Le New York Times a révélé ce mercredi que l’origine du bombardement d’une école à Minab, en Iran, survenue au premier jour de la guerre, serait dûe à une erreur de l’armée américaine dans les coordonnées d’une cible.

Une erreur de l’armée américaine dans les coordonnées d’une cible serait à l’origine du bombardement d’une école en Iran le 28 février, qui aurait fait plus de 150 morts, selon les résultats préliminaires d’une enquête militaire interne révélés ce mercredi 11 mars par le New York Times.

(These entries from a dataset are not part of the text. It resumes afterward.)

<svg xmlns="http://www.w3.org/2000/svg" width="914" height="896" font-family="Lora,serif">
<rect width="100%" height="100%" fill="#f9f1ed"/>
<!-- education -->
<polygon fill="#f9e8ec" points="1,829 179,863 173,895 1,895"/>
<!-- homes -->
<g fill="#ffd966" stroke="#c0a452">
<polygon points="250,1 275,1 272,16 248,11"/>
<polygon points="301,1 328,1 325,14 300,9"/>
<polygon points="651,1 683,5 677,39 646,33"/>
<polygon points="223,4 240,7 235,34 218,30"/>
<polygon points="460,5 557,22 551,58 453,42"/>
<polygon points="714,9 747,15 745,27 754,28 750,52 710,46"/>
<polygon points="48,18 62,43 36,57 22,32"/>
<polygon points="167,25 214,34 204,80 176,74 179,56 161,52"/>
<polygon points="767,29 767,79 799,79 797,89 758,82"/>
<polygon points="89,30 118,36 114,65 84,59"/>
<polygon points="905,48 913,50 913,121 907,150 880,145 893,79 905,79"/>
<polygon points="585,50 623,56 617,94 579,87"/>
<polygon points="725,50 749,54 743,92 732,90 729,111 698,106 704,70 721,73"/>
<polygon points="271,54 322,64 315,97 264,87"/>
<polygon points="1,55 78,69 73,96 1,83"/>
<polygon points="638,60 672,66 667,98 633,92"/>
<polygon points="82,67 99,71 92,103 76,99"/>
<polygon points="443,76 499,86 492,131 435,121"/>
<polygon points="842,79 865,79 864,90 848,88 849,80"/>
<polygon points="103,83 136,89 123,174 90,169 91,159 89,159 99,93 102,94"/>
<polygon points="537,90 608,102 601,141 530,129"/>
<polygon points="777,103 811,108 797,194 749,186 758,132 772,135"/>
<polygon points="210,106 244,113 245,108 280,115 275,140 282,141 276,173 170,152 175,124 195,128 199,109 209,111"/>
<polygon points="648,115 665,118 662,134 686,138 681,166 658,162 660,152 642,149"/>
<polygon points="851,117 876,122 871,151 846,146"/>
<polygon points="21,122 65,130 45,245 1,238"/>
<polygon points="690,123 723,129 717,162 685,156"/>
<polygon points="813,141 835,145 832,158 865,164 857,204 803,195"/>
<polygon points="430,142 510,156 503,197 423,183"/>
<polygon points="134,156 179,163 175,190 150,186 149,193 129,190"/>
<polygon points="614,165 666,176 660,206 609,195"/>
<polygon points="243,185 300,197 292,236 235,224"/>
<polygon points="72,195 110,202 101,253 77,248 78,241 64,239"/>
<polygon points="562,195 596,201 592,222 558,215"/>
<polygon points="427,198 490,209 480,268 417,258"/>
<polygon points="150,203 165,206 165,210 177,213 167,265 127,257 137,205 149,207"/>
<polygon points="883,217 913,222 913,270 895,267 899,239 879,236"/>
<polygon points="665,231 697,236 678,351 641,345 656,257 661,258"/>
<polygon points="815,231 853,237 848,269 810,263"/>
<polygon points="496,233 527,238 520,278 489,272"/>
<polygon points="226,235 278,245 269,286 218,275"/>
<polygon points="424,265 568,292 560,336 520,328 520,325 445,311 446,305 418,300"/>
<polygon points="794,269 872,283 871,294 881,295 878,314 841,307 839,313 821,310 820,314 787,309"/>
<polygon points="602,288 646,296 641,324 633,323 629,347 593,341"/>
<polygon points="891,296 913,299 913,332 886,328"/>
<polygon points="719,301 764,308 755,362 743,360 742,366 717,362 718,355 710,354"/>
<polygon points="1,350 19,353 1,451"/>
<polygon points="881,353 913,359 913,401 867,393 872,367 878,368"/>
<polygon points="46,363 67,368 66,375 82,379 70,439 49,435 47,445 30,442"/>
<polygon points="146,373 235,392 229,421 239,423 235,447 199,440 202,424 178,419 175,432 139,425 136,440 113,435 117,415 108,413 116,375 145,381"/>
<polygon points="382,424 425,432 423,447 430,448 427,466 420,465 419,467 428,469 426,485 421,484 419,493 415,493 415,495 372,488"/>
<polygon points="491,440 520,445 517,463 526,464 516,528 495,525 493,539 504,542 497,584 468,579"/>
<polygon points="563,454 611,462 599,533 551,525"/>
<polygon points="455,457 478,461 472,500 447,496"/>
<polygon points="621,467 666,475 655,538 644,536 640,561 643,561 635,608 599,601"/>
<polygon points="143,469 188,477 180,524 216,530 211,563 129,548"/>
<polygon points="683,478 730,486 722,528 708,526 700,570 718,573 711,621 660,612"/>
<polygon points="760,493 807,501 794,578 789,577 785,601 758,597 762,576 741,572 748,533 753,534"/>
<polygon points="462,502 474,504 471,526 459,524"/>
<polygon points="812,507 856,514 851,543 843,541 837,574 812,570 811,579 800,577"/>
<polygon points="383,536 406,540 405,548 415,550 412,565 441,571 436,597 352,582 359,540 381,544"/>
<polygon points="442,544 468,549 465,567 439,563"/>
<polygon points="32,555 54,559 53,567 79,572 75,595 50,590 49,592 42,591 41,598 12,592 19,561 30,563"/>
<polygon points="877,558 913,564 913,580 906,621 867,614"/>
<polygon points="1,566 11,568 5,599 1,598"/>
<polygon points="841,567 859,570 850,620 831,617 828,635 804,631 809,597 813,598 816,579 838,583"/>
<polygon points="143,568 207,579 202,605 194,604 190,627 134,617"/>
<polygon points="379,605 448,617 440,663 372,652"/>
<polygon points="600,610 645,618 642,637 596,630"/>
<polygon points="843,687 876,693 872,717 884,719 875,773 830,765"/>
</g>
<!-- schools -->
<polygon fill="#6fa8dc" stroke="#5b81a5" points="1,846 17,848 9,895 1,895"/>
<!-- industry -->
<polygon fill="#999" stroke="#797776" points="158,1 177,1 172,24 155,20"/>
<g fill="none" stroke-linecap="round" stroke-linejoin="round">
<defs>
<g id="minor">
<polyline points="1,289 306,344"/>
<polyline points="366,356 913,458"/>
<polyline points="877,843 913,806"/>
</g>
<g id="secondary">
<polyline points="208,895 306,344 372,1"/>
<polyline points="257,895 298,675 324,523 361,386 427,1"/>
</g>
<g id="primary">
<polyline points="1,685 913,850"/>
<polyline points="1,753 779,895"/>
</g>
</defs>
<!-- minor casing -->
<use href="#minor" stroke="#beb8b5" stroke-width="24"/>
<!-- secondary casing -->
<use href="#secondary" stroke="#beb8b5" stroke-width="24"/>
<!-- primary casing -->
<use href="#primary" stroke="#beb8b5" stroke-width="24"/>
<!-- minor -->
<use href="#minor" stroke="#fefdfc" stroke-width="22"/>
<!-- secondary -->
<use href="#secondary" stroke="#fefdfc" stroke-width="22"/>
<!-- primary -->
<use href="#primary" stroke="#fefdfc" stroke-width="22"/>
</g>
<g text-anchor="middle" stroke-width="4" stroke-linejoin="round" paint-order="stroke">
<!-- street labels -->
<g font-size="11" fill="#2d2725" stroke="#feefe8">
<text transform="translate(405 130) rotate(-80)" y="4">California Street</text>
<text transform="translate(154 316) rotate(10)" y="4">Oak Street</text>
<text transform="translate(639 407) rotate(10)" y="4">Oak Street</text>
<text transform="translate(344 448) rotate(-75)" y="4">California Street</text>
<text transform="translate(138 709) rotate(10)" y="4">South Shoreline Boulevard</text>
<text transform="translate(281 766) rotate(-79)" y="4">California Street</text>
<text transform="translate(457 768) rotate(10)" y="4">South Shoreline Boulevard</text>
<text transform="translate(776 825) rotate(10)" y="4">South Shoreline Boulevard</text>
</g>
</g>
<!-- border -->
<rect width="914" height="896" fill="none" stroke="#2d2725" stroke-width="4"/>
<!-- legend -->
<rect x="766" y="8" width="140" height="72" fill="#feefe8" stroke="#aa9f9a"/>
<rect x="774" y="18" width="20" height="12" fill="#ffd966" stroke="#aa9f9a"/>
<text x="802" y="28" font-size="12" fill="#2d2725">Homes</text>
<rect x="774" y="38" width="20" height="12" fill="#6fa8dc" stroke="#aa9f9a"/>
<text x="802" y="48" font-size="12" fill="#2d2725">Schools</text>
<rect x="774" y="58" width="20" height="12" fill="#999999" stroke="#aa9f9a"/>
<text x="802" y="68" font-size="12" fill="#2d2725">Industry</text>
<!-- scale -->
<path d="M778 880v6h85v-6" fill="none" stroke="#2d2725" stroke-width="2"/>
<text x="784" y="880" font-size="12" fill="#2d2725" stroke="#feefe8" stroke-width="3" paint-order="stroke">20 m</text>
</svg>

Selon les autorités iraniennes, l’explosion à Minab, dans le sud du pays, s’est produite au premier jour de la guerre, le 28 février, et a fait plus de 150 morts.

Donald Trump avait nié toute implication des États-Unis et renvoyé la responsabilité sur l’Iran, avant de faire en partie machine arrière et d’indiquer qu’il « s’accommoderait » du résultat de l’enquête.

« Des données obsolètes »

Selon le New York Times, citant des responsables américains et des sources proches de l’enquête, le missile Tomahawk a bien été envoyé par l’armée américaine.

« La frappe du 28 février contre le bâtiment de l’école primaire Shajarah Tayyebeh résultait d’une erreur de ciblage de l’armée américaine, qui menait des frappes contre une base iranienne adjacente dont le bâtiment scolaire faisait autrefois partie, selon les conclusions préliminaires de l’enquête », indique le New York Times.

« Les officiers du Commandement central américain ont créé les coordonnées de la cible pour la frappe en utilisant des données obsolètes fournies par l’agence du renseignement de la Défense, selon des personnes informées de l’enquête », ajoute le journal.

Ce dernier souligne que ces éléments ne sont que préliminaires et qu’il reste des questions en suspens, notamment celle de savoir pourquoi ces informations obsolètes n’ont pas été revérifiées.